Seems like a deal, right? Need a nudge

17 Replies

I am new to multi-family investing.  Since finding Bigger Pockets earlier this year, I've been focused on learning more about analyzing property.  I started out with looking at single family but after listening to the podcasts and reading more, I decided I needed to enter the game at a higher level in order to get where I want to be.  My W-2 job is engineering and I own a small real estate brokerage that focuses on residential.  Commercial is very new to me.

I was having breakfast with a friend of mine recently and I was telling him about my interest in multi-family and asked if he knew much about them, he didn't.  However, he did have a client recently pass away and his 70 something widow was looking to sell two 9 unit buildings (without a broker) that they have owned since they were built in 1984.  He asked if I want him to ask about them.

Long story short, I have had a meeting with the current owner and her two sons.  She prefers to be completely out of the apartments, but is warm to the idea of owner financing.  I have ran these building several different ways and have settled in on making two offers.


Scheduled Rent:  $151,600

Garage Income:  $1,800

Laundry:  $3,600

Effective Gross Income (assuming 10% vacancy):  $141,840

Taxes:  $20,800

Insurance:  $8,000

Electric:  $1,436

Water/Sewer: $6,073

Gas:  $600

Trash:  $2,700

Lawn/Snow Removal:  $3,360

Capex/Maintenance (15%): $21,300 (Probably high since most of capex items are less than 7 years old)

Total Expenses:  $64,300

Net Operating Income:  $77,540

Am I missing any other expenses else besides PI payment?

Asking price is around $1million.  Without broker fee and some negotiations, I hope to settle with one of these two offers:

Offer 1:


Owner Financing:  10% down, 5% interest, 30 year amortization and 5 year balloon.

Collected material:
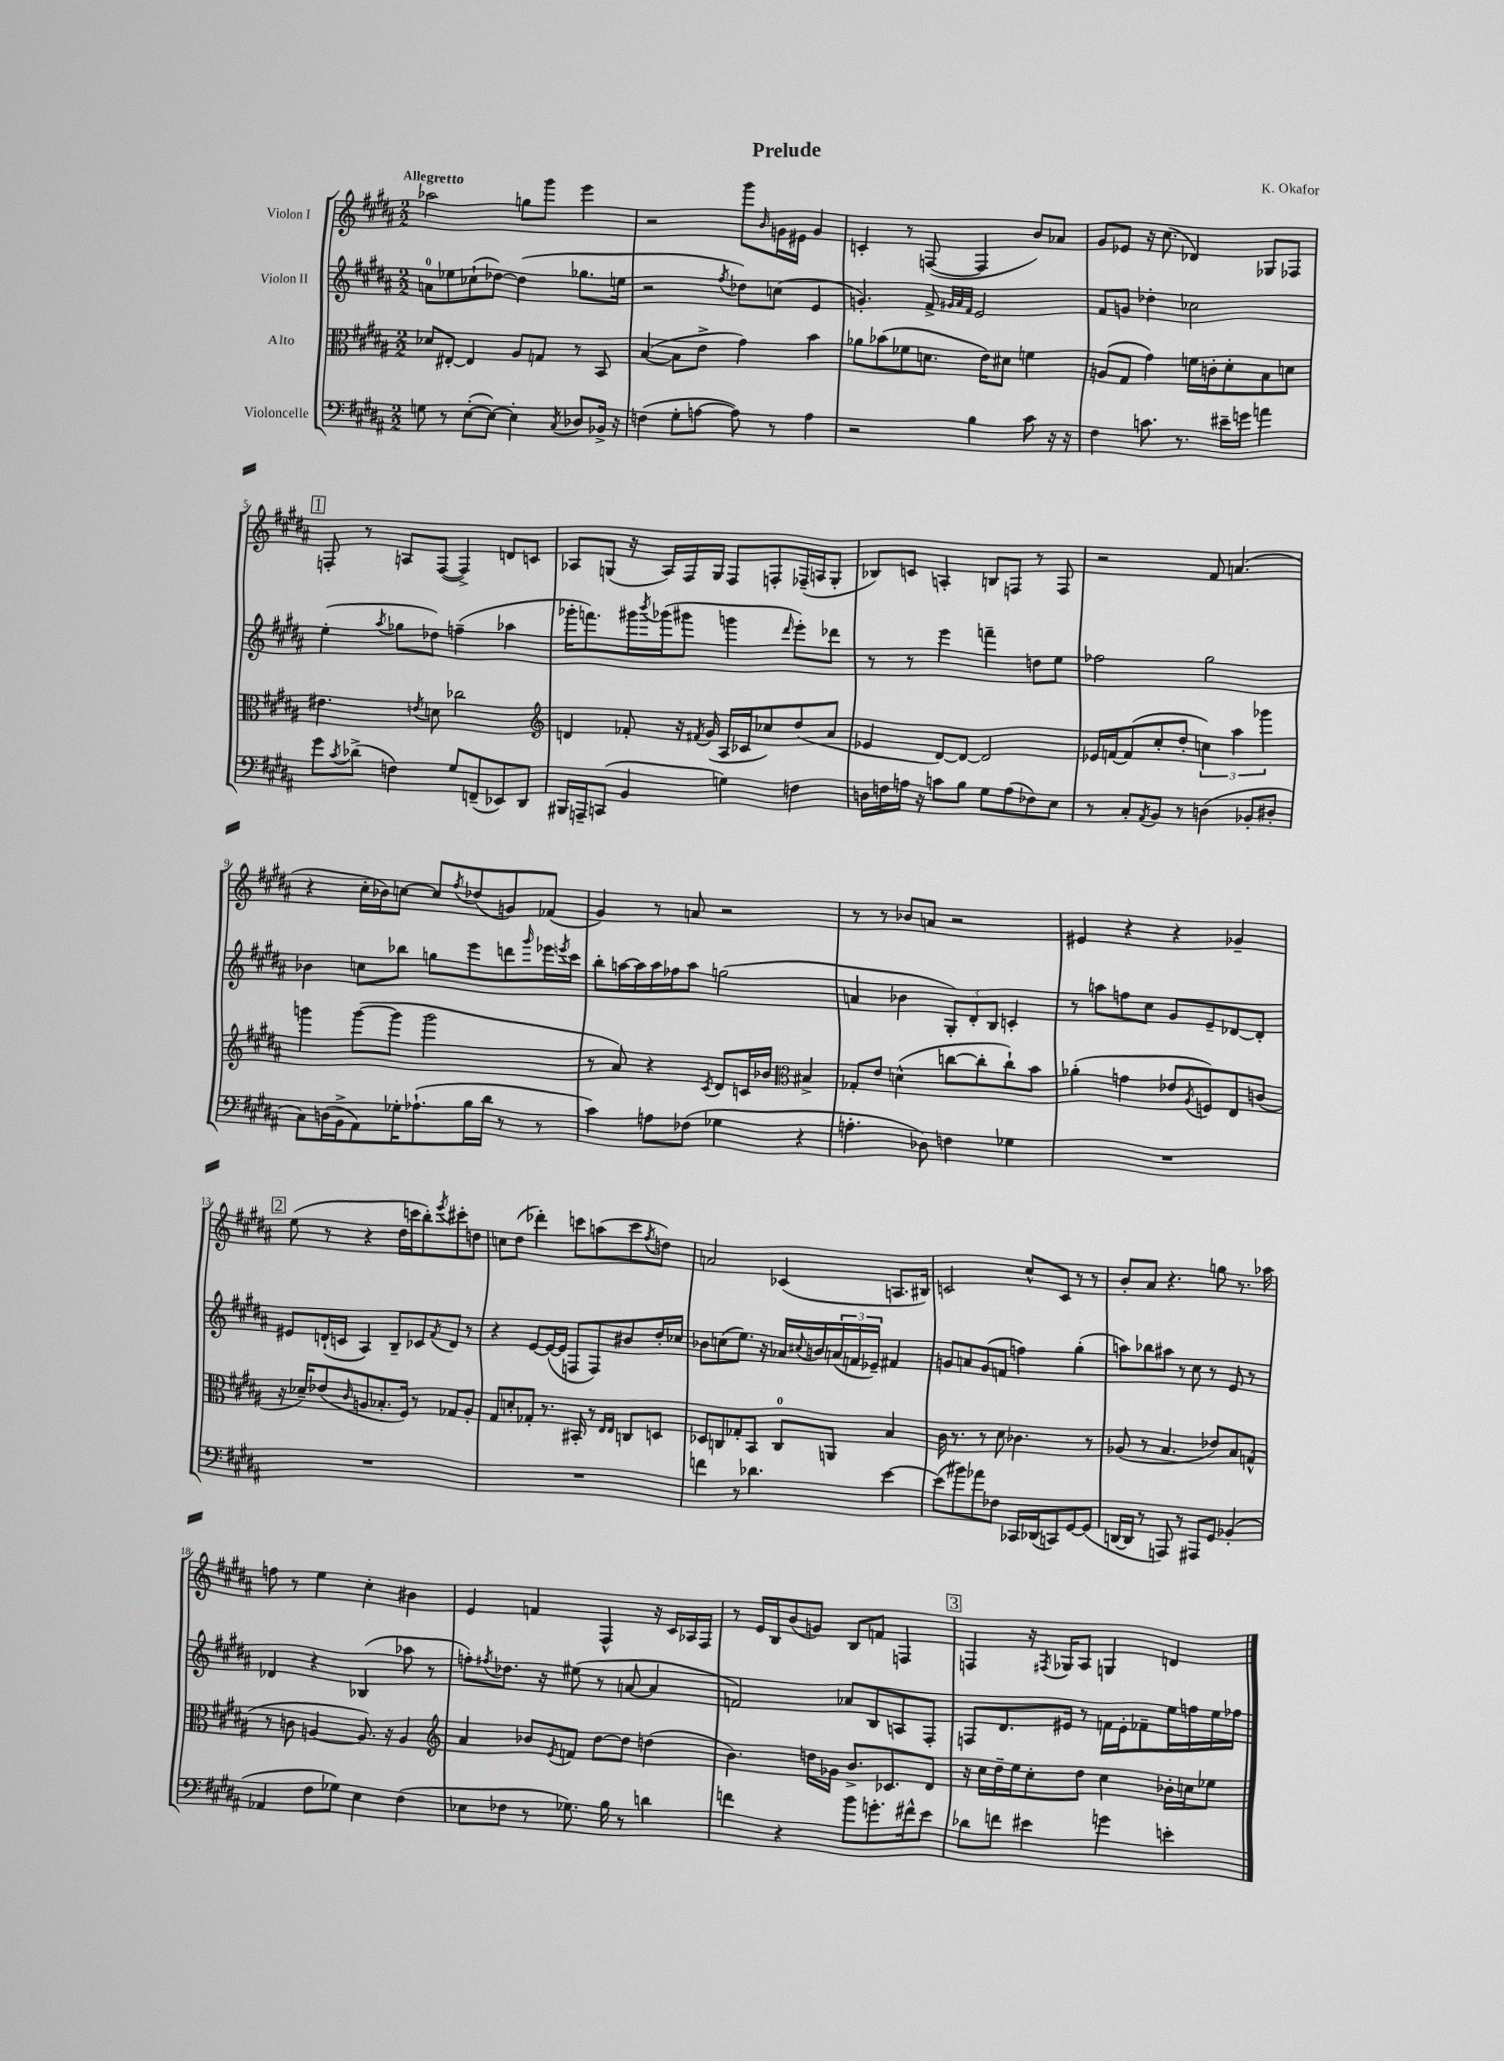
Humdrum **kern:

Tasks to perform:
A. What vacancy rate does the multi-family investing post assume for its Effective Gross Income figure?
B. Continue the multi-family investing post after its last line, the owner financing terms for Offer 1.

Task-by-task outputs:
A. 10%.

B.
Year PI:  $55,080

Income:  $22,460

Offer 2:


Bank Financing:  25% down, 5% interest, 25 year amortization.

Yearly PI:  $47,352

Income:  $30,200

Strong job and rent market.  Occupancy can be reduced to 5% with some cosmetic improvements to freshen up the apartments.  I plan on reinvesting the capex budget of $22.5k/year back into the units for the first 5 years.  Rents can be increased from the $700 average to $750 average based on product in the market.  The older couple that owns them hasn't done much true management to the buildings to keep them running like a business. 

I know I am new to this, but this seems like a good deal right?

A little nervous to make the big leap financially, but the time is right.  I lost a lot of confidence about 12 years ago due to losing two children and still working to get it back.  Any and all input/encouragement would be greatly appreciated.  Thanks. 


Without digging too deep, your numbers look ok,  with one VERY BIG exception, management.  Put it in at 10%.

That drops your net to 62380. At $1mm it's about a 6 cap. 950k is a 6.7 cap. Both of those leave little room for error. At an 8 cap you're looking at 780k. 

Also, if you are driving for owner financing,  your spread between the owner financing and bank offer is way too low. 

Hope that helps.

Good luck, 


@Kelly Farley , although commercial is very new to you, it should only have taken one hour of reading up on it to know that you need to get a complete grasp on the local area market cap rate, right? Could you please share that number, here? James has given a useful response regarding the cap rate you'd be buying them at, if you paid $1M, $950k, or $780k.

But neither of those figures helps you, or helps us to help you, if we don't get told the market cap rate! You need to be very sure of that figure (range)! [Don't ask the Seller].

Your post shows you have a good head on your shoulders. All the best. Welcome to BP...

[Hint: Your offer should relate to current rent/return, not theoretical improvements you'll add!]


First, I believe you should underwrite expenses a little more conservatively (50-55% of income). Next, use any blend of financing that will allow you to put the least amount of money down. If that means using both a bank and seller financing then do that. You may need to offer a lower purchase price based on your new calculations if you factor in higher expenses. Make sure to get an inspection and use that as leverage to negotiate a lower price if some deferred maintenance is uncovered. Sounds like you're in a great place - get that confidence! Good luck!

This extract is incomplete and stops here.